╭──

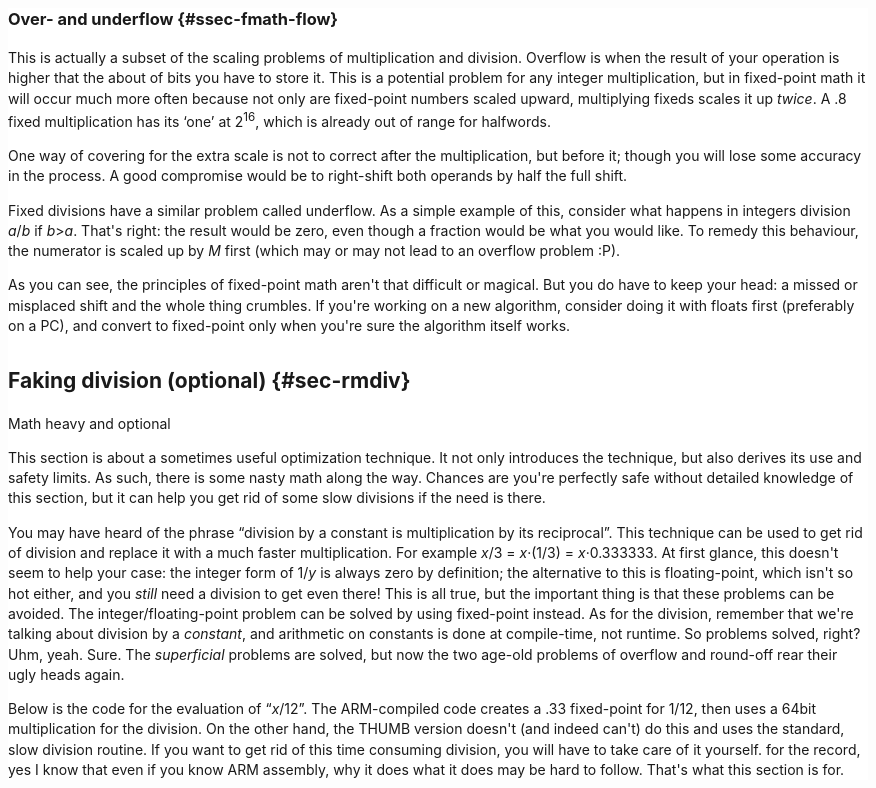### Over- and underflow {#ssec-fmath-flow}

This is actually a subset of the scaling problems of multiplication and division. Overflow is when the result of your operation is higher that the about of bits you have to store it. This is a potential problem for any integer multiplication, but in fixed-point math it will occur much more often because not only are fixed-point numbers scaled upward, multiplying fixeds scales it up *twice*. A .8 fixed multiplication has its ‘one’ at 2<sup>16</sup>, which is already out of range for halfwords.

One way of covering for the extra scale is not to correct after the multiplication, but before it; though you will lose some accuracy in the process. A good compromise would be to right-shift both operands by half the full shift.

Fixed divisions have a similar problem called underflow. As a simple example of this, consider what happens in integers division *a*/*b* if *b*\>*a*. That's right: the result would be zero, even though a fraction would be what you would like. To remedy this behaviour, the numerator is scaled up by *M* first (which may or may not lead to an overflow problem <span class="kbd">:P</span>).

As you can see, the principles of fixed-point math aren't that difficult or magical. But you do have to keep your head: a missed or misplaced shift and the whole thing crumbles. If you're working on a new algorithm, consider doing it with floats first (preferably on a PC), and convert to fixed-point only when you're sure the algorithm itself works.

## Faking division (optional) {#sec-rmdiv}

<div class="note">

<div class="nhcare">

Math heavy and optional

</div>

This section is about a sometimes useful optimization technique. It not only introduces the technique, but also derives its use and safety limits. As such, there is some nasty math along the way. Chances are you're perfectly safe without detailed knowledge of this section, but it can help you get rid of some slow divisions if the need is there.

</div>

You may have heard of the phrase “division by a constant is multiplication by its reciprocal”. This technique can be used to get rid of division and replace it with a much faster multiplication. For example *x*/3 = *x*·(1/3) = *x*·0.333333. At first glance, this doesn't seem to help your case: the integer form of 1/*y* is always zero by definition; the alternative to this is floating-point, which isn't so hot either, and you *still* need a division to get even there! This is all true, but the important thing is that these problems can be avoided. The integer/floating-point problem can be solved by using fixed-point instead. As for the division, remember that we're talking about division by a *constant*, and arithmetic on constants is done at compile-time, not runtime. So problems solved, right? Uhm, yeah. Sure. The *superficial* problems are solved, but now the two age-old problems of overflow and round-off rear their ugly heads again.

Below is the code for the evaluation of “*x*/12”. The ARM-compiled code creates a .33 fixed-point for 1/12, then uses a 64bit multiplication for the division. On the other hand, the THUMB version doesn't (and indeed can't) do this and uses the standard, slow division routine. If you want to get rid of this time consuming division, you will have to take care of it yourself. for the record, yes I know that even if you know ARM assembly, why it does what it does may be hard to follow. That's what this section is for.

╰──

Render the lines from the beginning of the material through the line containing "This is actually" as a JSON list of strings, one string per line, leaving out blank lines and the pictures.

[
  "### Over- and underflow {#ssec-fmath-flow}",
  "This is actually a subset of the scaling problems of multiplication and division. Overflow is when the result of your operation is higher that the about of bits you have to store it. This is a potential problem for any integer multiplication, but in fixed-point math it will occur much more often because not only are fixed-point numbers scaled upward, multiplying fixeds scales it up *twice*. A .8 fixed multiplication has its ‘one’ at 2<sup>16</sup>, which is already out of range for halfwords."
]